Trump’s campaign ran on the word “again,” the promises to “take back” a sense of safety and “bring back” a simpler time. When he pledged to build the wall or to fight a variety of non-existent crime waves (urban, immigrant) he was promising to shield Americans from the strange, the unknown, the unpredictable. Here, too, queers can serve as convenient shorthand. By tweeting that he has decided to ban transgender people from the military, Trump shows that he is the autocrat that he was elected to be: he can control people by issuing an order. The order juxtaposes the military—the symbol of Americans’ security—with transgender people, who make so many Americans feel so anxious.
Looking at a person who embodies choice—the possibility of being or becoming different—can be like staring into the abyss of uncertainty. In this sense, seeing a Pride march or a trans person can make a person feel very queer: it demonstrates possibility, making the world frightening. It speaks to the modern predicament the social psychologist Erich Fromm wrote about in his book about the rise of Nazism, Escape from Freedom: the ability to reinvent oneself in almost every way. One is no longer born a tradesman or a peasant, or the lifelong resident of a particular quarter, or a man or a woman. This freedom can feel like an unbearable burden. No wonder the most notorious piece of American anti-transgender legislation—the North Carolina bathroom bill—focused on the birth certificate as the most important document. In mandating that people use public bathrooms in accordance with the sex assigned at birth, the law created a situation where some people who looked, acted, smelled like—who identified and lived as—women were required to use the men’s bathroom, and vice versa—but it established that one’s position in the world was set from birth.

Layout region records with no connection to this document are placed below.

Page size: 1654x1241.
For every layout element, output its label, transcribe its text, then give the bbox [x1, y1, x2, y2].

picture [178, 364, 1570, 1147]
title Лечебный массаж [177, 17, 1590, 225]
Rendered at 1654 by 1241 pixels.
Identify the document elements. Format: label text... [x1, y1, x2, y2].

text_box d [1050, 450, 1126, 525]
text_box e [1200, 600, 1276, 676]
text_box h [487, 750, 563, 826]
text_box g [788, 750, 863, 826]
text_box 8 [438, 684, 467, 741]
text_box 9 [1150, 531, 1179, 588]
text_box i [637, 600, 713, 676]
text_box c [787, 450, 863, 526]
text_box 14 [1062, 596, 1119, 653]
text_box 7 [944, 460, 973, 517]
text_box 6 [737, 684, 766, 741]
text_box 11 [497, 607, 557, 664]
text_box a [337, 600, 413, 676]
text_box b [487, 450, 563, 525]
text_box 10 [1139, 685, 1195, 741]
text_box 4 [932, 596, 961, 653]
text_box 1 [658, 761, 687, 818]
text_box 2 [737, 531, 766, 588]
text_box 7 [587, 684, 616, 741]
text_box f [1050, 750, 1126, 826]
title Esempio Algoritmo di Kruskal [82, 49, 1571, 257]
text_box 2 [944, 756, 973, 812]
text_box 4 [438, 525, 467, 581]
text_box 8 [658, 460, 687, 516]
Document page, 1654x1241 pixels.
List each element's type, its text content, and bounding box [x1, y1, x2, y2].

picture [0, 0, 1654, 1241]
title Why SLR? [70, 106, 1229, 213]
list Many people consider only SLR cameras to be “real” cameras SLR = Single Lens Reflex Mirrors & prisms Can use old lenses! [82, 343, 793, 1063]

For the last half-century, the American LGBT movement has bent to accommodate the belief that a person’s identity is already present at birth. “Born this way” has been the mantra that has enabled many of the political advances and much of the cultural acceptance for LGBT people, even as it has pushed out of view many queer people’s lived experience of choice. But no amount of reassurance that LGBT people “can’t help it” can alleviate the anxiety brought on by the spectacle of people transgressing gender roles. This is the kind of anxiety Trump addressed as a candidate and has addressed again with his apparent promise to purge transgender people who are already serving in the military. This is no distraction: it is the very heart of Trumpism.